Real-world data on paliperidone palmitate for the treatment of schizophrenia and other psychotic disorders: a systematic review of randomized and nonrandomized studies.

Abstract

The aim of this study was to perform a systematic review of the effects of 1-month paliperidone palmitate (PP1M) for the treatment of schizophrenia and related psychotic disorders in terms of outcomes reported in real-world evidence studies. A systematic review of real-world randomized and nonrandomized studies with PP1M was performed and is reported according to PRISMA guidelines. Comparative effectiveness data with oral antipsychotics indicate that PP1M has a lower likelihood of relapse-related events, including rehospitalization, and these differences are clinically relevant. A randomized, double-blind study showed that PP1M has no advantage over haloperidol decanoate in the time to treatment failure. Although there was a marked variability across studies, PP1M was not superior to other antipsychotics in terms of study completion rates. Pharmacoeconomic data show that, during a follow-up period of 12 months, the mean total healthcare cost was not significantly different in patients treated with PP1M compared with those receiving oral antipsychotics. The mean maximum prolactin levels were significantly higher with PP1M than with haloperidol decanoate; however, neither drug differs in the frequency of prolactin-related adverse events. Results on prolactin-related adverse events were inconsistent in two randomized comparisons with oral antipsychotics and were not reported in a randomized comparison with aripiprazole.
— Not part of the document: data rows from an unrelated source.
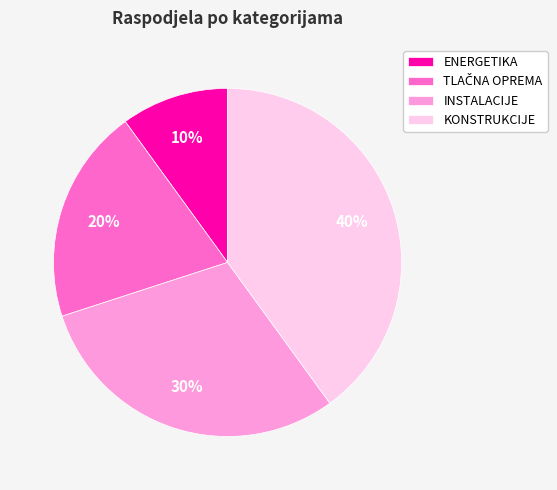

To the nearest percent, what is the average slice percentage?

25%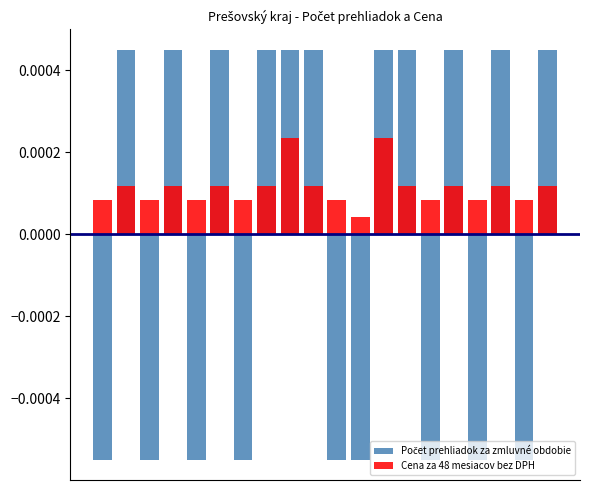

Rank the series at 0 from lowest to highest value.

Počet prehliadok za zmluvné obdobie, Cena za 48 mesiacov bez DPH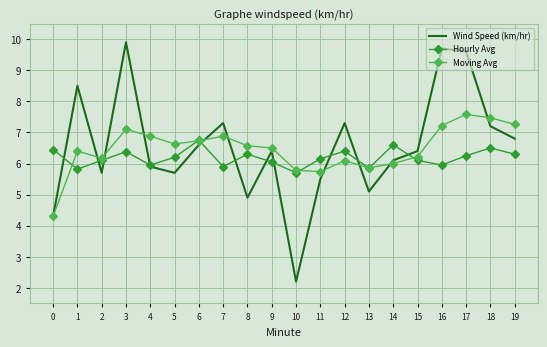

At 18, list the series in order from largest to smallest.

Moving Avg, Wind Speed (km/hr), Hourly Avg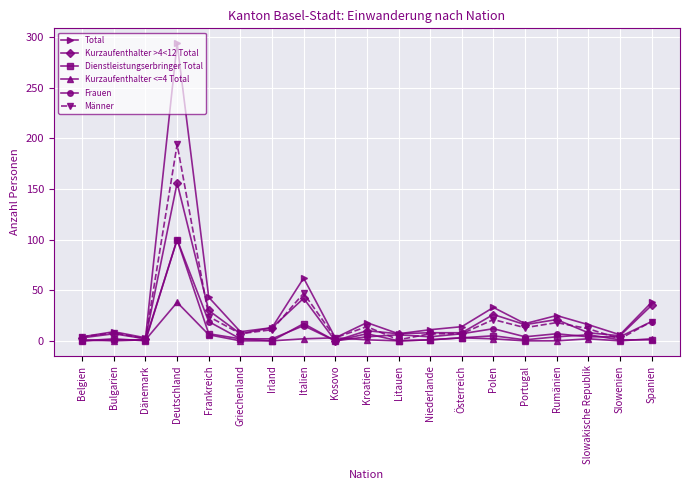

Which series has the widest spread of values?

Total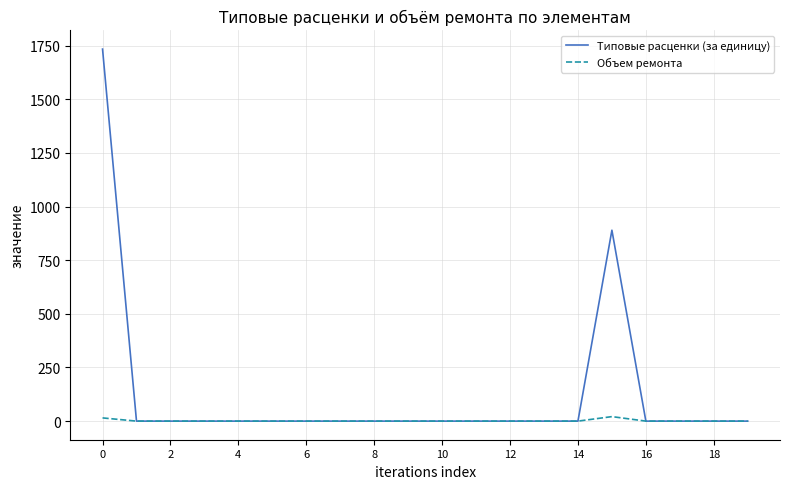

What is the maximum value shown in the chart?

1734.4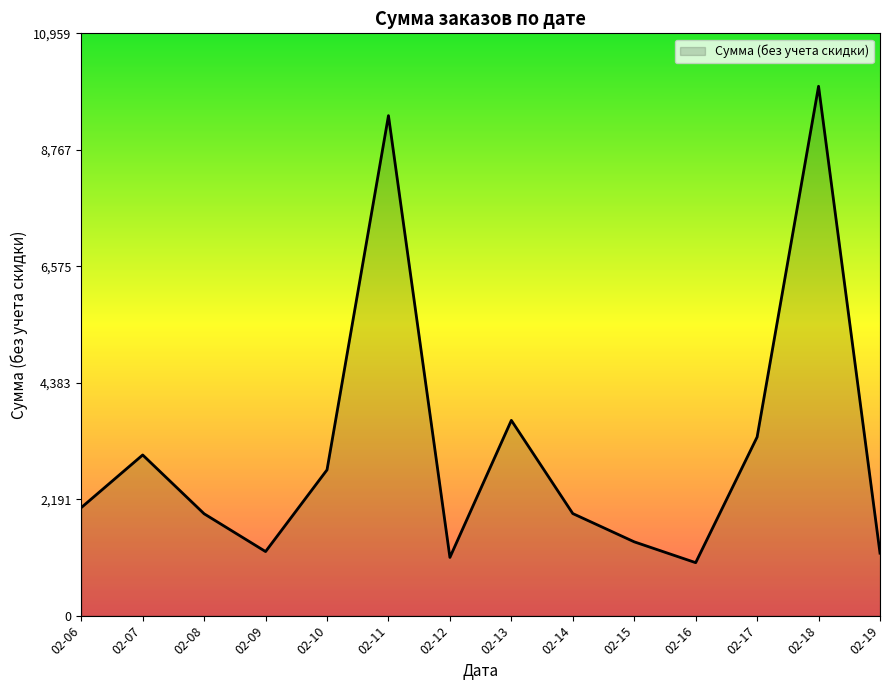

How many lines are shown in the chart?

1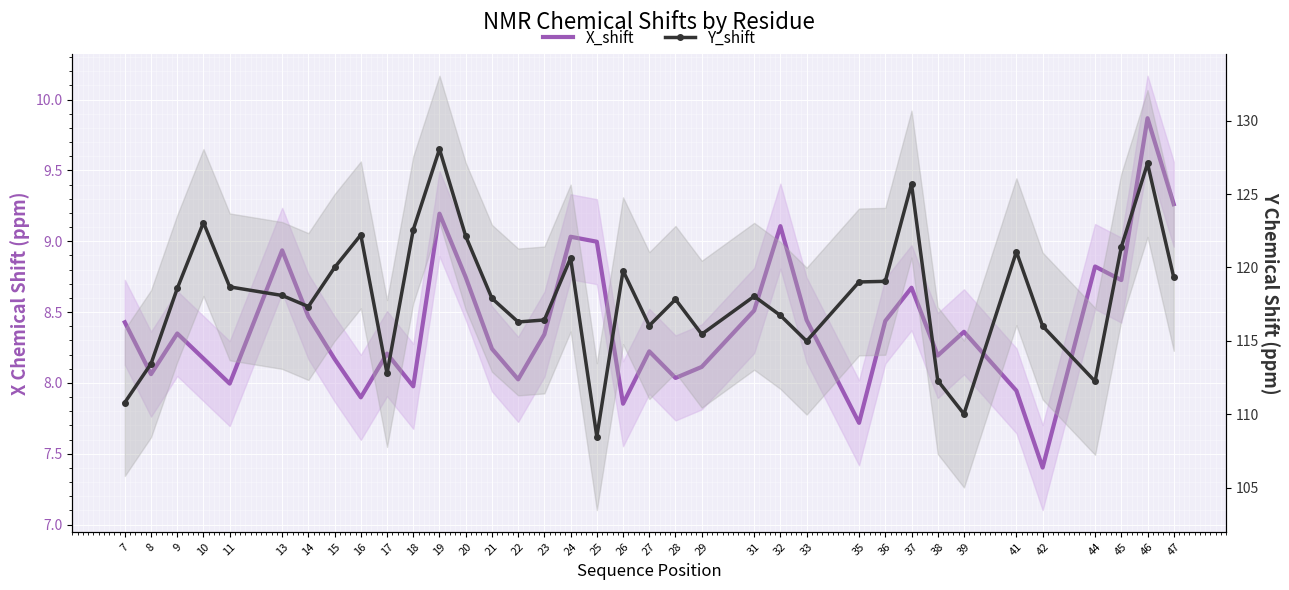

What is the difference between the highest and lowest values at 13?

109.2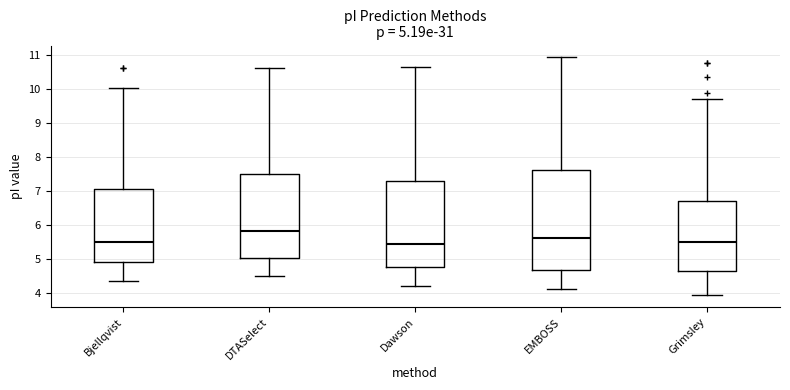

Which box is the tallest, from its lower edge to its upper edge?

EMBOSS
There were no significant differences between haloperidol decanoate and PP1M in the severity of abnormal involuntary movements and parkinsonism, or in the incidence of tardive dyskinesia; however, patients treated with haloperidol decanoate showed greater worsening of akathisia and required treatment for parkinsonism and akathisia significantly more frequently than patients who received PP1M. In conclusion, real-world data that originate from both pragmatic randomized clinical trials and observational studies indicate that PP1M is superior to oral antipsychotics in delaying the time to relapse or treatment failure. Furthermore, the pharmacoeconomic data reviewed for this article suggest that the advantages of PP1M compared with oral antipsychotics are not associated with an increased total cost for healthcare providers.